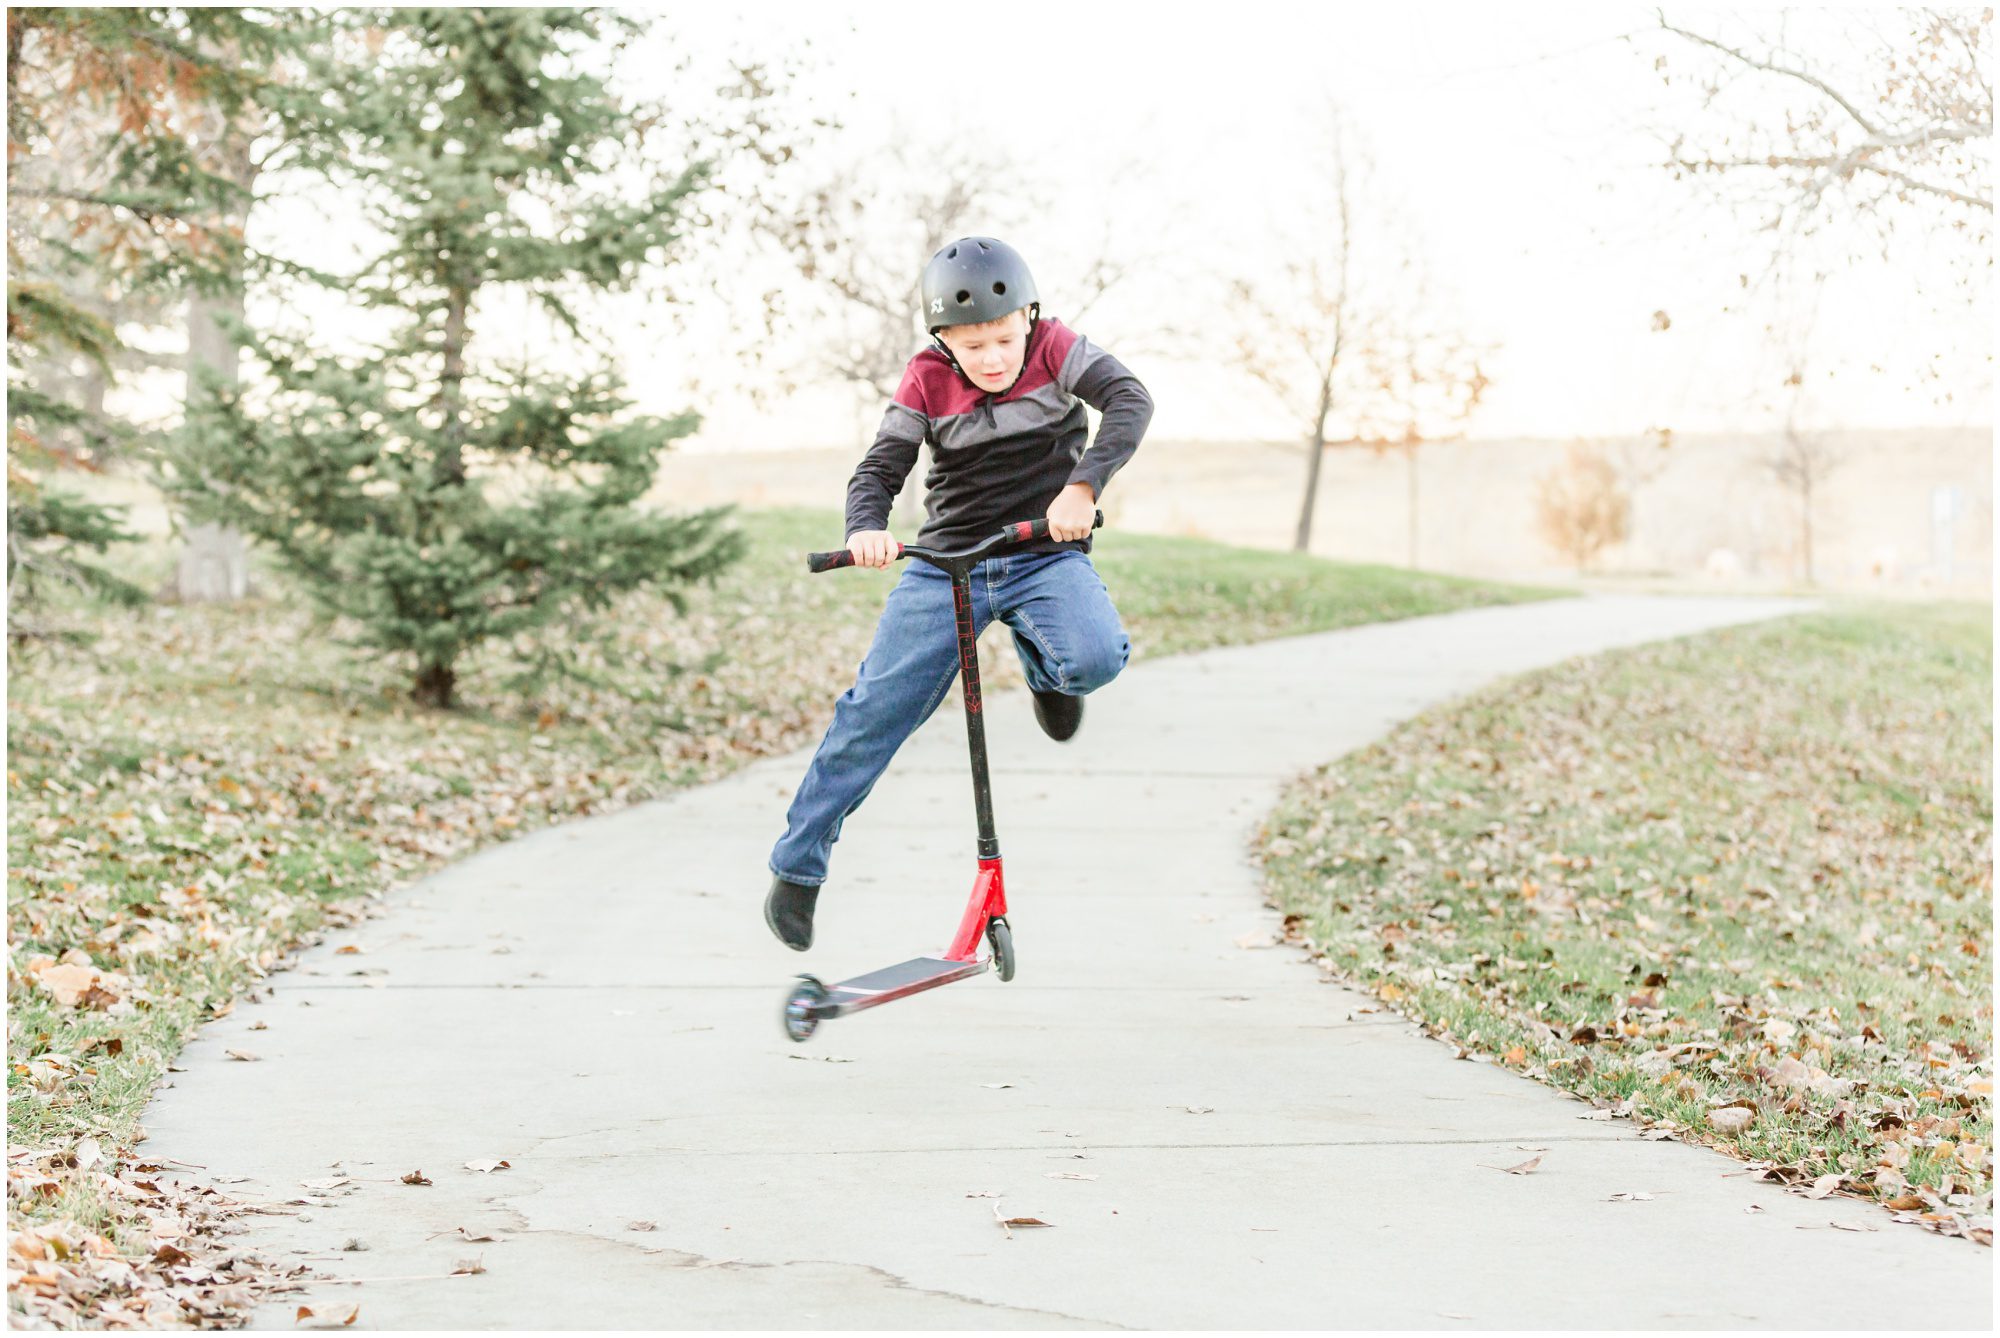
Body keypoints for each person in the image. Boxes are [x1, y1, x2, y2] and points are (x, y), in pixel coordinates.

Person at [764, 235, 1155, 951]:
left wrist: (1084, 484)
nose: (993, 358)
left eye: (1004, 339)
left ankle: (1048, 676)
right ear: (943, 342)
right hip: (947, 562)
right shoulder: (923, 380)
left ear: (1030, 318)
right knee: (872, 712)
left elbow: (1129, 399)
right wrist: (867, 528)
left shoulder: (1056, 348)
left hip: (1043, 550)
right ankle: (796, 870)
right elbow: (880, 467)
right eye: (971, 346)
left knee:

◆ TASK DETAILS
When a line above contains the string "right", copy that line.

◆ EXERCISE RESPONSE
right ear: (943, 342)
right hip: (947, 562)
right shoulder: (923, 380)
right knee: (872, 712)
right wrist: (867, 528)
right ankle: (796, 870)
right elbow: (880, 467)
right eye: (971, 346)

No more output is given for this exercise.